Thermo-Hydro Mechanical Oedometer Test

THM behaviour of a soil

To investigate the effect of the temperature and the suction on the mechanical response of the clay rocks, two new devices has been developed in our lab. These apparatuses consist in oedometric cells adapted to extreme complex conditions: high pressure, temperature, and suction.

On the left, oedometric cell adapted to high pressure, temperature and suction. On the right, oedometric cell adapted to high pressure only.

Technical specifications of the oedometric cells

Main features of the apparatuses:

  • Specimen dimensions: 80 mm diameter, 20 mm height
  • Vertical pressure: 0 – 25 MPa
  • Controlled temperature range: 20 – 90°C
  • Controlled suction range (by means of vapour equilibrium technique): 4 – 400 MPa

Scheme of an Oedometer
Oedometer with vapour equilibrium technique: suction imposition system.

Oedometer with vapour equilibrium technique: vertical load and temperature application system.

Figures represent the general scheme of the THM oedometric cells. The temperature, the total vertical stress, and the relative humidity can be controlled through three independent devices. The exchanged volume of water and the vertical displacement are simultaneously measured.
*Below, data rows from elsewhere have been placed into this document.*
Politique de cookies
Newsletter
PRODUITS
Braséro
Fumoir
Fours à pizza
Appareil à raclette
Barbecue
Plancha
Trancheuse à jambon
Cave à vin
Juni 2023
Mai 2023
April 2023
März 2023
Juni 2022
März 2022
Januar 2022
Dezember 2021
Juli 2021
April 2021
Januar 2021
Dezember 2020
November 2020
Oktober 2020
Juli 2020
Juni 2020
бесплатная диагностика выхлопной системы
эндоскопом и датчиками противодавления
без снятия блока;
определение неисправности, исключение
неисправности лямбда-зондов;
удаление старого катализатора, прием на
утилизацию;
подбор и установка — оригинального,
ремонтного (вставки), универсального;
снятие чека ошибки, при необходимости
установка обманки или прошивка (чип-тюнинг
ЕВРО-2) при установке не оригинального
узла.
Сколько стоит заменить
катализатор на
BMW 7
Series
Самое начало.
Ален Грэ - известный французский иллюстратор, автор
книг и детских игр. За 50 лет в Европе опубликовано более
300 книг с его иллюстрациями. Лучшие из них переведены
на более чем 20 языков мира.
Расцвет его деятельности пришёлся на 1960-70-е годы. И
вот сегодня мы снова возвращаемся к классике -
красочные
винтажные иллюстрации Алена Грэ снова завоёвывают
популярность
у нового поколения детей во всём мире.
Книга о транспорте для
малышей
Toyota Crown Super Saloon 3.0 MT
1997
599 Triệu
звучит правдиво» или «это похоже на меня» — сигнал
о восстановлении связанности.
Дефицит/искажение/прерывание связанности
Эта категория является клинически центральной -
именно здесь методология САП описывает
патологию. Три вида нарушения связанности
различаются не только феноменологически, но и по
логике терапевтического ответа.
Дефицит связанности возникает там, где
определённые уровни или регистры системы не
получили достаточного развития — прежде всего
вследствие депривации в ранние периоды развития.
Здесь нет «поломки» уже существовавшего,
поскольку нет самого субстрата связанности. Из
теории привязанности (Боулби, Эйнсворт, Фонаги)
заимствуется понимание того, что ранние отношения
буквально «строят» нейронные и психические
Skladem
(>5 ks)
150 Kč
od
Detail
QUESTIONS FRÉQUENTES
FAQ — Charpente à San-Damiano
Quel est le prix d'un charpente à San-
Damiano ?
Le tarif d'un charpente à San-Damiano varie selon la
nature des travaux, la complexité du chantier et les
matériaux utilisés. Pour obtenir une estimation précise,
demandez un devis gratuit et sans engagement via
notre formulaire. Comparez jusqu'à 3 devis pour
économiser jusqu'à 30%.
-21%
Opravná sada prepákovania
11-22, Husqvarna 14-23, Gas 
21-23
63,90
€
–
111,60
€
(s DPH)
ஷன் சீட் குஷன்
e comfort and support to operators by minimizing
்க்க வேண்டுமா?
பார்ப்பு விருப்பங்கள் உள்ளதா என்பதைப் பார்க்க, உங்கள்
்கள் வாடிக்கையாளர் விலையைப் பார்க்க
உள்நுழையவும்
The suction is controlled by means of vapour equilibrium method. A salt solution regulates the relative humidity of the atmosphere within a desiccator. A convection circuit forces this regulated atmosphere to circulate through the sample or on its boundaries. By this way, reached the equilibrium, the soil water potential is equal to the one of the vapour phase which is controlled by the atmosphere relative humidity.

The heating device consists of a ring-shaped chamber surrounding the soil sample and filled with circulating water, which is heated to the required temperature through a cryostat. In order to reduce the ambient room temperature influence, the whole oedometer is located in an insulated box.

The vertical pressure is applied by means of a hydraulic jack. The pressure in this hydraulic jack is controlled by a classical pressure/volume water controller. The ratio between the diameter of the hydraulic jack piston and the one of the sample leads to reach a high vertical pressure of 25 MPa.

Finally, the vertical displacement is measured via three dial gauges fixed on the loading piston and in contact with the base of the cell.